= About this task =
Omit the pictures and print exactly the lines of the listing below, starting at the first and ending at the line containing "left eye: (466, 559)".

= Information =
*** Block opens ***
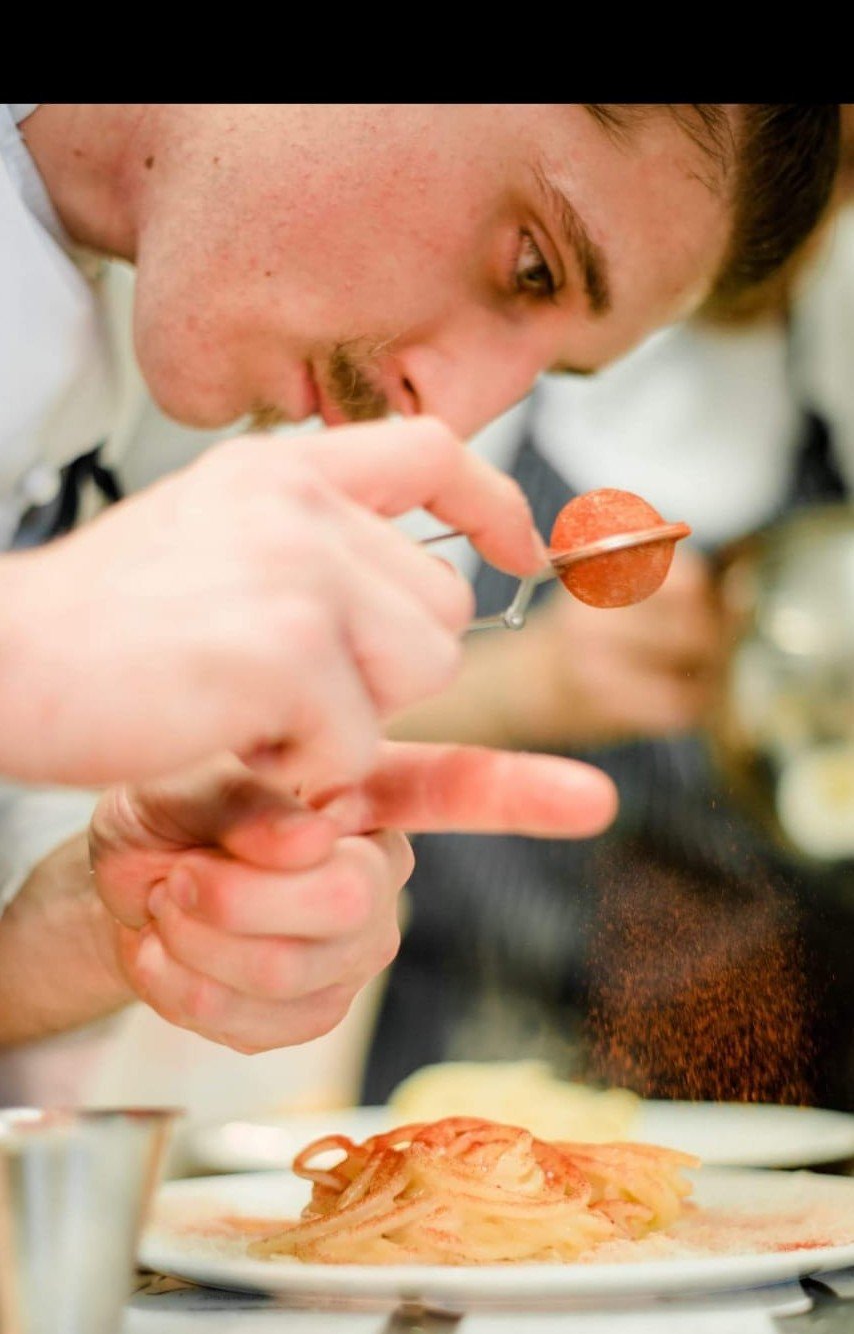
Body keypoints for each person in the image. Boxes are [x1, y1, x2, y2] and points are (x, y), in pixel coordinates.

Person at [0, 103, 840, 1077]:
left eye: (546, 368)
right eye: (530, 263)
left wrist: (101, 929)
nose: (447, 412)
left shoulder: (158, 389)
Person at [365, 170, 854, 1110]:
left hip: (784, 1082)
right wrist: (529, 681)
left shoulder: (835, 351)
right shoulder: (469, 368)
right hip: (487, 1048)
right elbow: (294, 716)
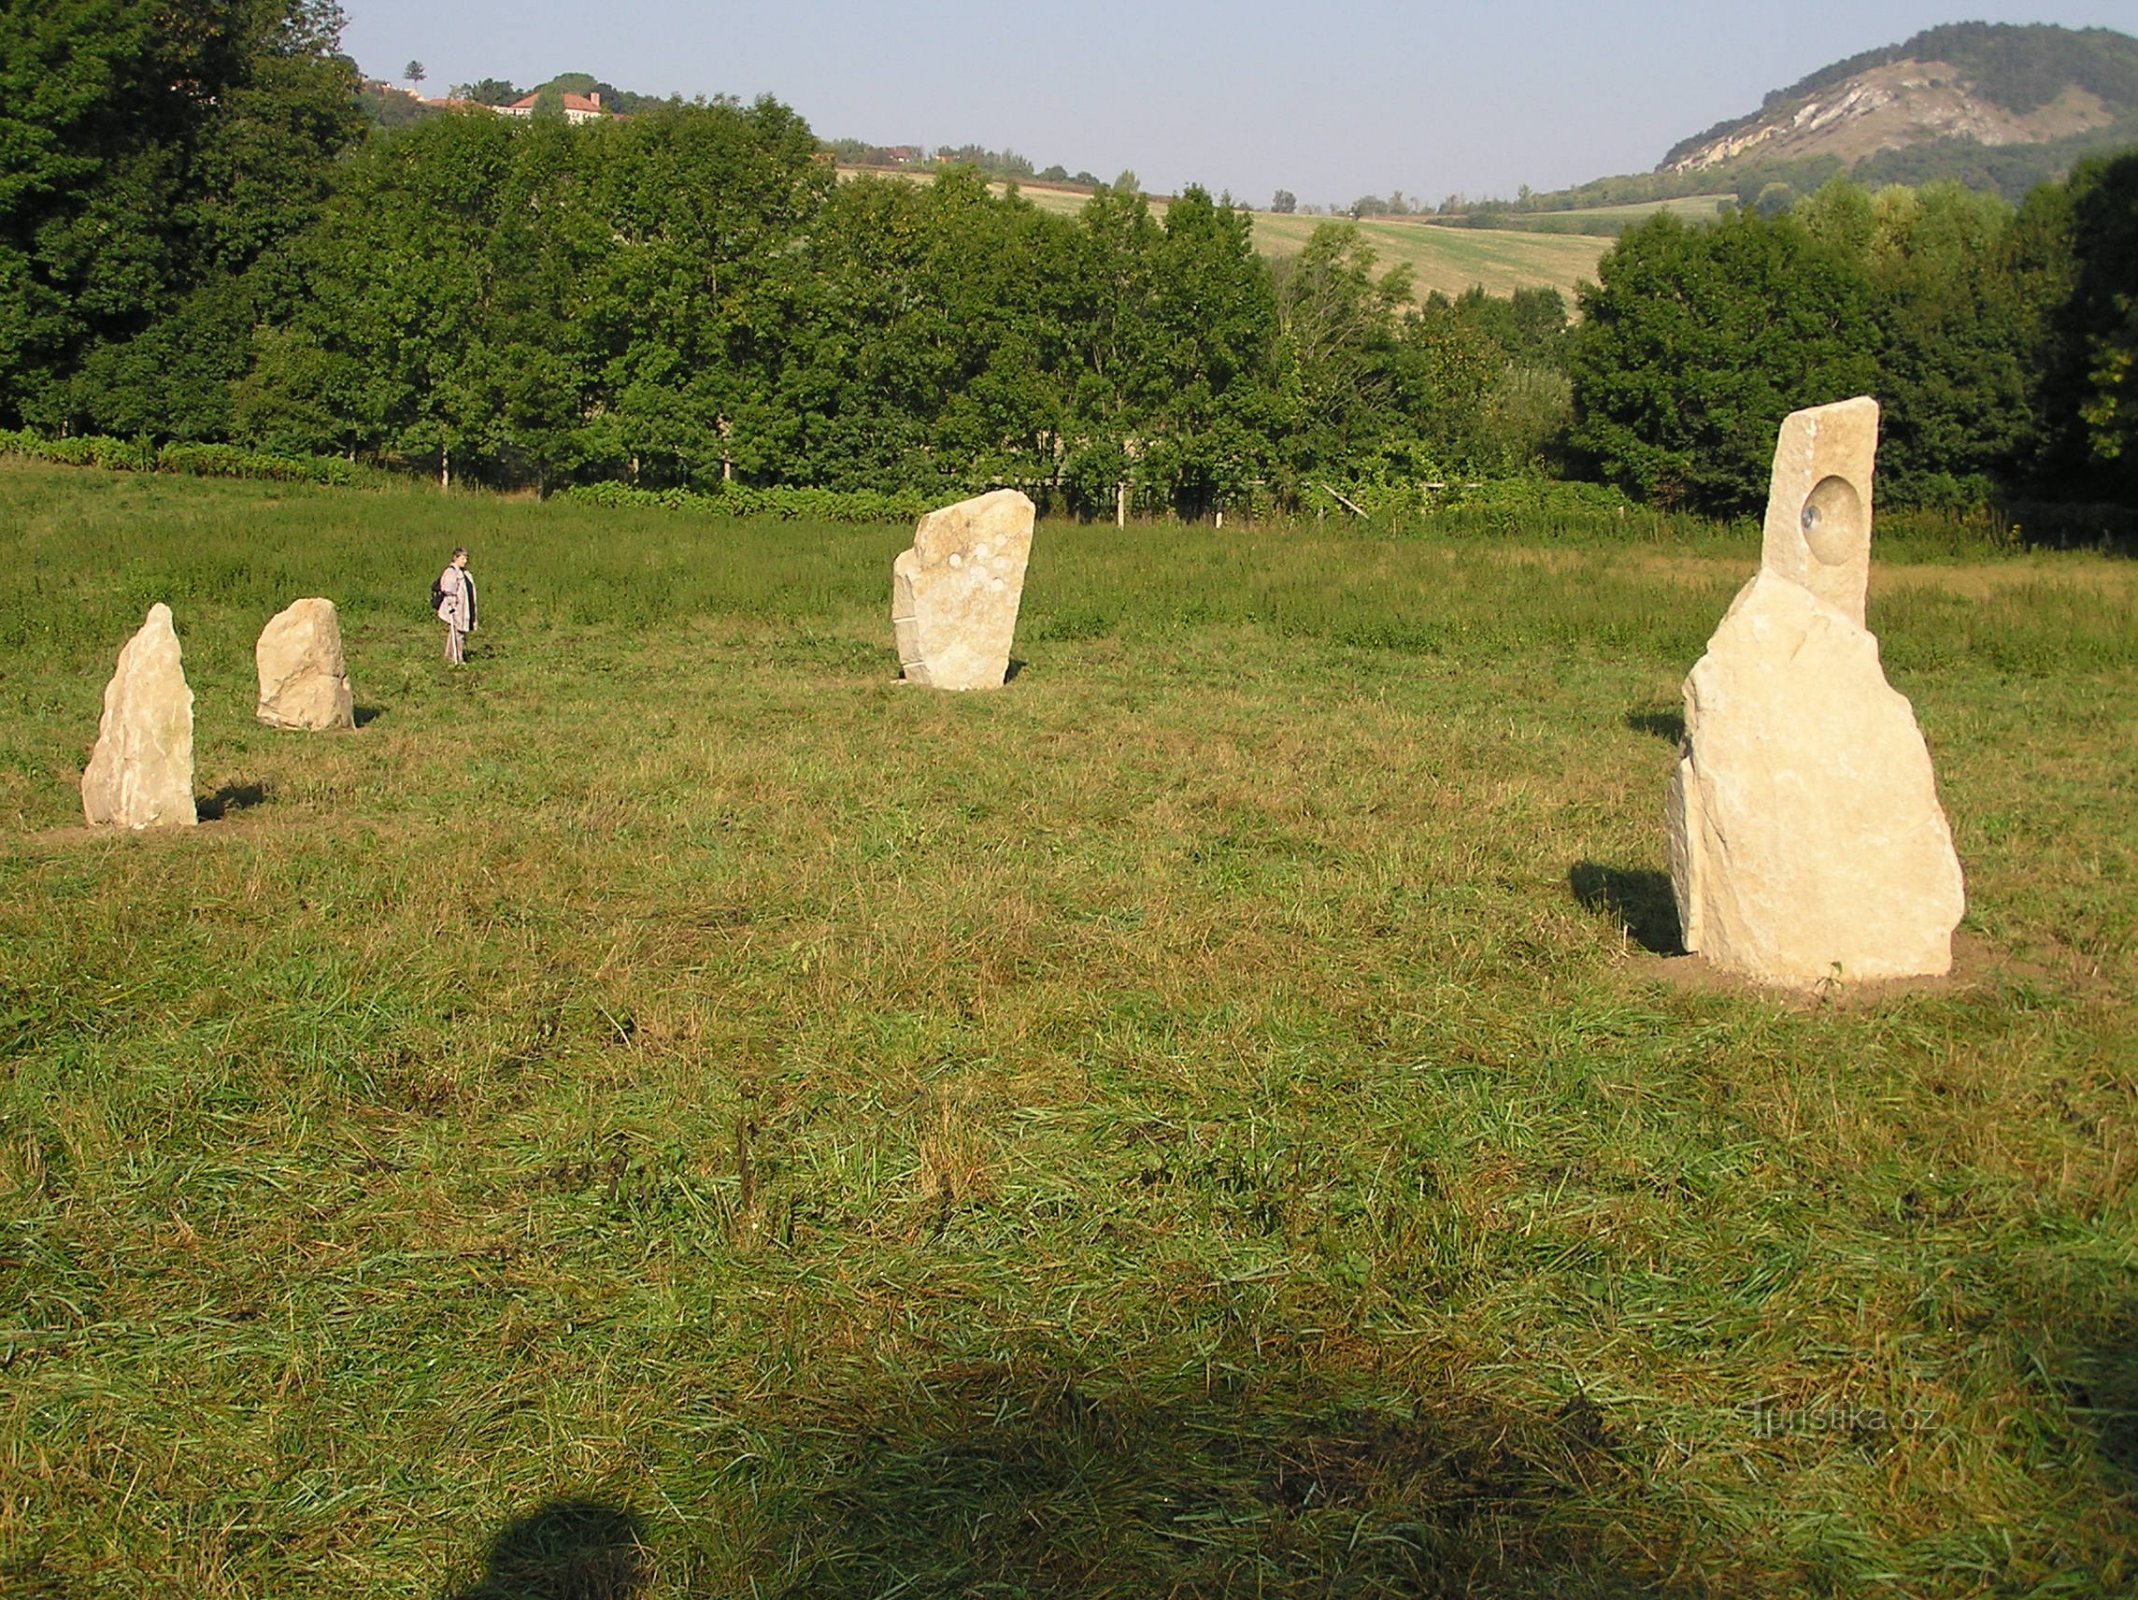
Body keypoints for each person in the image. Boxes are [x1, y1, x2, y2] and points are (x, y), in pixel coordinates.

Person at [438, 546, 477, 664]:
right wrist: (452, 606)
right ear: (455, 558)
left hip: (465, 606)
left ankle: (450, 656)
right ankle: (457, 658)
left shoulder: (465, 573)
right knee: (458, 632)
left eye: (466, 559)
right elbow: (448, 590)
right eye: (462, 558)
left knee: (457, 632)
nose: (465, 561)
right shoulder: (451, 572)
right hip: (457, 608)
*** Block closes ***
= Result of the exercise =
Body keypoints for each person in the image. Boxes are [x1, y1, x2, y2] and points are (x, y), in pixel coordinates.

Person at [0, 103, 840, 1077]:
left eye: (546, 368)
right eye: (530, 263)
left wrist: (101, 929)
nose: (447, 412)
left shoulder: (158, 389)
Person at [365, 170, 854, 1110]:
left hip: (784, 1082)
right wrist: (529, 681)
left shoulder: (835, 351)
right shoulder: (469, 368)
right hip: (487, 1048)
right elbow: (294, 716)
Body keypoints for each person in the image. Boxes are [x1, y1, x2, y2] and points are (x, y), in pixel coordinates.

Person at [438, 546, 477, 664]:
right wrist: (452, 606)
right ear: (455, 558)
left hip: (465, 606)
left ankle: (450, 656)
right ankle: (457, 658)
left shoulder: (465, 573)
right knee: (458, 632)
left eye: (466, 559)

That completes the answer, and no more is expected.